Saving and Loading

General approach

Pickling the whole net

skorch provides several ways to persist your model. First it is possible to store the model using Python’s pickle function. This saves the whole model, including hyperparameters. This is useful when you don’t want to initialize your model before loading its parameters, or when your NeuralNet is part of an sklearn Pipeline:

net = NeuralNet(
    module=MyModule,
    criterion=torch.nn.NLLLoss,
)

model = Pipeline([
    ('my-features', get_features()),
    ('net', net),
])
model.fit(X, y)

# saving
with open('some-file.pkl', 'wb') as f:
    pickle.dump(model, f)

# loading
with open('some-file.pkl', 'rb') as f:
    model = pickle.load(f)

The disadvantage of pickling is that if your underlying code changes, unpickling might raise errors. Also, some Python code (e.g. lambda functions) cannot be pickled.

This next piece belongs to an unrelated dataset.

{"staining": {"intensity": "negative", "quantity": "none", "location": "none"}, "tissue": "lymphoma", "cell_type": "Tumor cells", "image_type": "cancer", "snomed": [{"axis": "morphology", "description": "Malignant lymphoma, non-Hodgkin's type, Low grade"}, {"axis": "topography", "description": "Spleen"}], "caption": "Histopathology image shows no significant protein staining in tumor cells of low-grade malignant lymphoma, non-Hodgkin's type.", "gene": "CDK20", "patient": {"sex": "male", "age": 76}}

Pickling specific parts of the net

For this reason, we provide a second method for persisting your model. To use it, call the save_params() and load_params() method on NeuralNet. Under the hood, this saves the module's state_dict, i.e. only the weights and biases of the module. This is more robust to changes in the code but requires you to initialize a NeuralNet to load the parameters again:

net = NeuralNet(
    module=MyModule,
    criterion=torch.nn.NLLLoss,
)

model = Pipeline([
    ('my-features', get_features()),
    ('net', net),
])
model.fit(X, y)

net.save_params(f_params='some-file.pkl')

new_net = NeuralNet(
    module=MyModule,
    criterion=torch.nn.NLLLoss,
)
new_net.initialize()  # This is important!
new_net.load_params(f_params='some-file.pkl')

In addition to saving the model parameters, the history and optimizer state can be saved by including the f_history and f_optimizer keywords to save_params() and load_params() on NeuralNet. This feature can be used to continue training:

net = NeuralNet(
    module=MyModule
    criterion=torch.nn.NLLLoss,
)

net.fit(X, y, epochs=2) # Train for 2 epochs

net.save_params(
    f_params='model.pkl', f_optimizer='opt.pkl', f_history='history.json')

new_net = NeuralNet(
    module=MyModule
    criterion=torch.nn.NLLLoss,
)
new_net.initialize() # This is important!
new_net.load_params(
    f_params='model.pkl', f_optimizer='opt.pkl', f_history='history.json')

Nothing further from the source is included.